* **What to work on**: The answer must be every line from the entries below that includes "Banco".

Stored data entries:
-- Opening Marker --

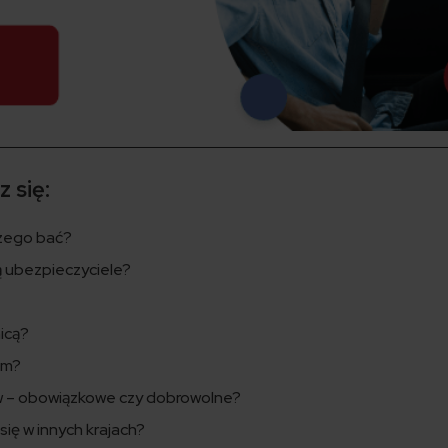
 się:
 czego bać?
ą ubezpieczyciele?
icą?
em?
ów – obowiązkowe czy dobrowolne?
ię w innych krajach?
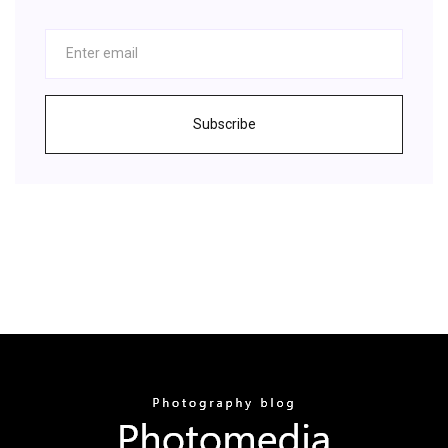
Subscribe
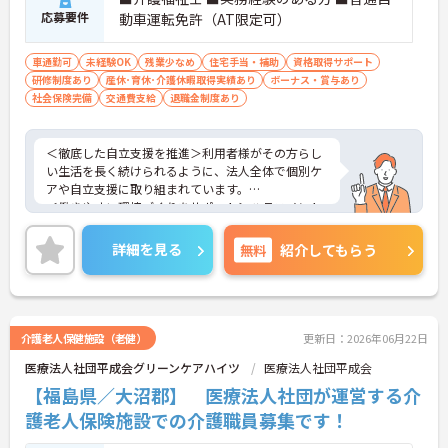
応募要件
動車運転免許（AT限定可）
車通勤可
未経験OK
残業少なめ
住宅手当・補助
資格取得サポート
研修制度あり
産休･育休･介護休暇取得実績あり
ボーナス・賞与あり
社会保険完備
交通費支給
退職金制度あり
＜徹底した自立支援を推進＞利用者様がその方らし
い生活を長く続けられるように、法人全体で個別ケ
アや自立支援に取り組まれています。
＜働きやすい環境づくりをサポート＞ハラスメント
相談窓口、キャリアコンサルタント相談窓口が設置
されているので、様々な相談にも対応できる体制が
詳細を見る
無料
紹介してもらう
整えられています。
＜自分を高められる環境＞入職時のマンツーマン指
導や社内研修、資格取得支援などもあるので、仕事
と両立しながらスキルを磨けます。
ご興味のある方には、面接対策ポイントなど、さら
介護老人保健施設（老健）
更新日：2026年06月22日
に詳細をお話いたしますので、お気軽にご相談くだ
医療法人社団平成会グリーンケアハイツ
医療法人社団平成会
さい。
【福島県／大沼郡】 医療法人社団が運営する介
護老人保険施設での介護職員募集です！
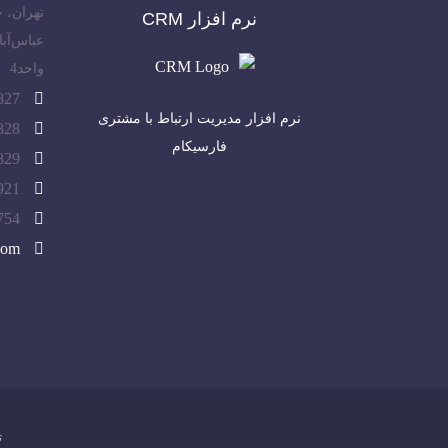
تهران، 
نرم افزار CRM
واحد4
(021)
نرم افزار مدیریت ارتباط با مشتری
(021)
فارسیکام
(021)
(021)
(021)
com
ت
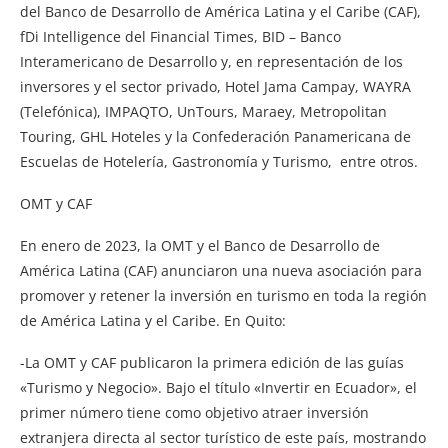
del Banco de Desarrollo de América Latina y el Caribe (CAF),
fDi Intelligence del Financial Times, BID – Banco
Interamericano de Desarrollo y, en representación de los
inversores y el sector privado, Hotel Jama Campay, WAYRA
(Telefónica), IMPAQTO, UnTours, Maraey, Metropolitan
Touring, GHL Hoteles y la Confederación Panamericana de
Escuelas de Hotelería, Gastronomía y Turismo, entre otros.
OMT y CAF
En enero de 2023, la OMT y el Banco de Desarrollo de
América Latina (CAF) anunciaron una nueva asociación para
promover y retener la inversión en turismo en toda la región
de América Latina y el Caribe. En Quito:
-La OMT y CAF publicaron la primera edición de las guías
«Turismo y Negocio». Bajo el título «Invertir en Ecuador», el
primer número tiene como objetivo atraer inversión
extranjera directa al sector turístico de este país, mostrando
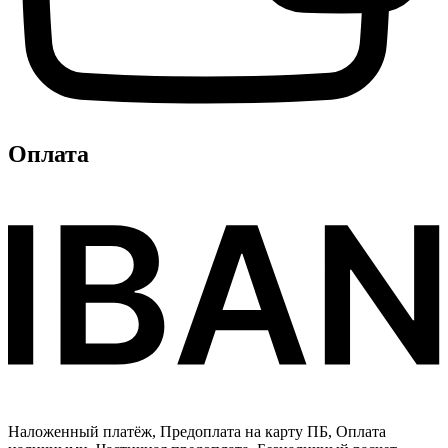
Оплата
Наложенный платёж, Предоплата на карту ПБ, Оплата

-- Closing Marker --
-- Opening Marker --

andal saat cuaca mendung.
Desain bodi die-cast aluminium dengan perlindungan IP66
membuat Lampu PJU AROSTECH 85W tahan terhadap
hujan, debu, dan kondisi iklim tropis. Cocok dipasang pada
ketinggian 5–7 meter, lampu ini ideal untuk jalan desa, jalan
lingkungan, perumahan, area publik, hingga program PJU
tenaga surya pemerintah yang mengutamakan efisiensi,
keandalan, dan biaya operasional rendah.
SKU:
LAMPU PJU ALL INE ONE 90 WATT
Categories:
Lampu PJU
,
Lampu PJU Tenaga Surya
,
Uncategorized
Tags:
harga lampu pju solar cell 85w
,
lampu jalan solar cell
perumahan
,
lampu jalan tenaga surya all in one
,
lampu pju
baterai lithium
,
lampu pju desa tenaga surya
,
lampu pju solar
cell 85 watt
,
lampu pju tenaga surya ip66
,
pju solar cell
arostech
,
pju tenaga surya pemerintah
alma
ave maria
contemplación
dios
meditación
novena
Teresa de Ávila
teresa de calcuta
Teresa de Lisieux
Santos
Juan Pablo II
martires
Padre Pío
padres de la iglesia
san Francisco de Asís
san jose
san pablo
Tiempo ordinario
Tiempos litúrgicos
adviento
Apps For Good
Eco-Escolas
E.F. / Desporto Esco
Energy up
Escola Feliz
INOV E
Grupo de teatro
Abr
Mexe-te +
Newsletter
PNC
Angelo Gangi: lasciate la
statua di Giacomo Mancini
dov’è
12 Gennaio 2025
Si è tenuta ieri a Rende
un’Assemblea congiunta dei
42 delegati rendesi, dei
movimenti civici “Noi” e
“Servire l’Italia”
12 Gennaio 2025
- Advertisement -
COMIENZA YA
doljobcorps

-- Closing Marker --

* **Exercise answer**:
del Banco de Desarrollo de América Latina y el Caribe (CAF),
fDi Intelligence del Financial Times, BID – Banco
En enero de 2023, la OMT y el Banco de Desarrollo de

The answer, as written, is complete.